[Exercise data — start]

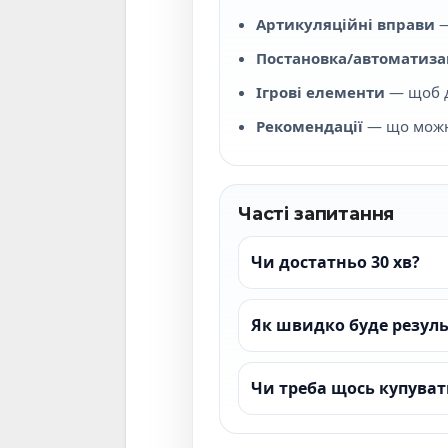
Артикуляційні вправи
—
Постановка/автоматизац
Ігрові елементи
— щоб д
Рекомендації
— що можна
Часті запитання
Чи достатньо 30 хв?
Як швидко буде резуль
Чи треба щось купуват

[Exercise data — finish]

Exercise goal:
Each line from the one containing "Часті запитання" through the end of the material must be returned exactly; no other line should appear.

Expected answer:
Часті запитання
Чи достатньо 30 хв?
Як швидко буде резуль
Чи треба щось купуват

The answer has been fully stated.